YOUR OBJECTIVE:
Select and copy every line of the material below that contains the word "BANKING", matching its case exactly.

Source records:
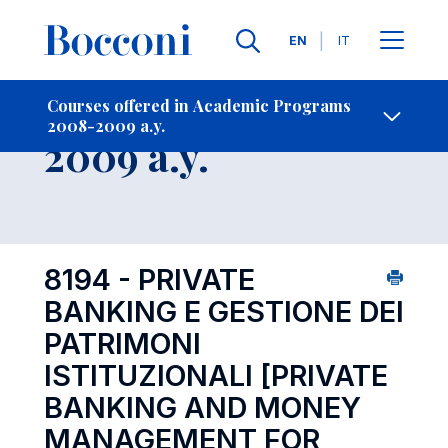
Languages
EN
IT
Contact Us
-
Course 2008-
Courses offered in Academic Programs
2008-2009 a.y.
Open s
2009 a.y.
8194 - PRIVATE
BANKING E GESTIONE DEI
PATRIMONI
ISTITUZIONALI
[PRIVATE
BANKING AND MONEY
MANAGEMENT FOR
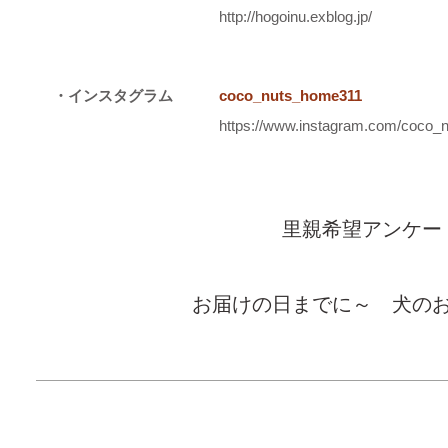
http://hogoinu.exblog.jp/
・インスタグラム
coco_nuts_home311
https://www.instagram.com/coco_
里親希望アンケー
お届けの日までに～ 犬の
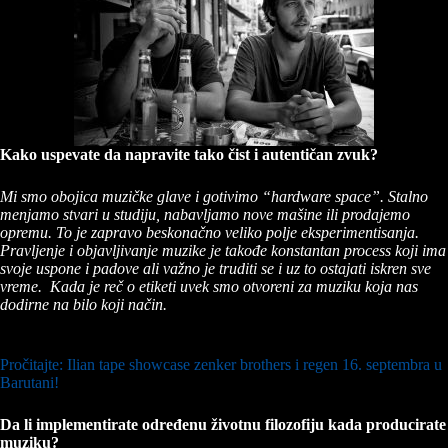
Kako uspevate da napravite tako čist i autentičan zvuk?
Mi smo obojica muzičke glave i gotivimo “hardware space”. Stalno
menjamo stvari u studiju, nabavljamo nove mašine ili prodajemo
opremu. To je zapravo beskonačno veliko polje eksperimentisanja.
Pravljenje i objavljivanje muzike je takođe konstantan process koji ima
svoje uspone i padove ali važno je truditi se i uz to ostajati iskren sve
vreme. Kada je reč o etiketi uvek smo otvoreni za muziku koja nas
dodirne na bilo koji način.
Pročitajte: Ilian tape showcase zenker brothers i regen 16. septembra u
Barutani!
Da li implementirate određenu životnu filozofiju kada producirate
muziku?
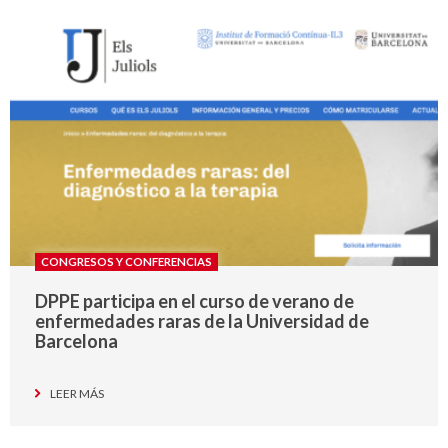
CONGRESOS Y CONFERENCIAS
DPPE participa en el curso de verano de
enfermedades raras de la Universidad de
Barcelona
LEER MÁS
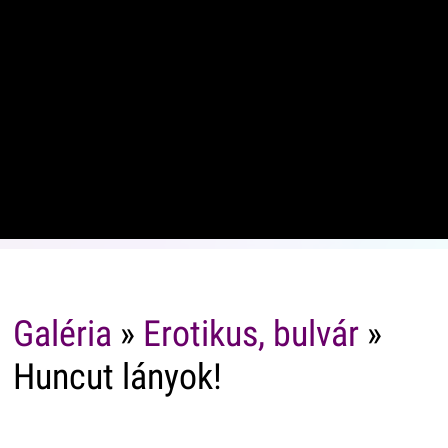
Galéria
»
Erotikus, bulvár
»
Huncut lányok!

TASK OUTPUT:
BANKING E GESTIONE DEI
BANKING AND MONEY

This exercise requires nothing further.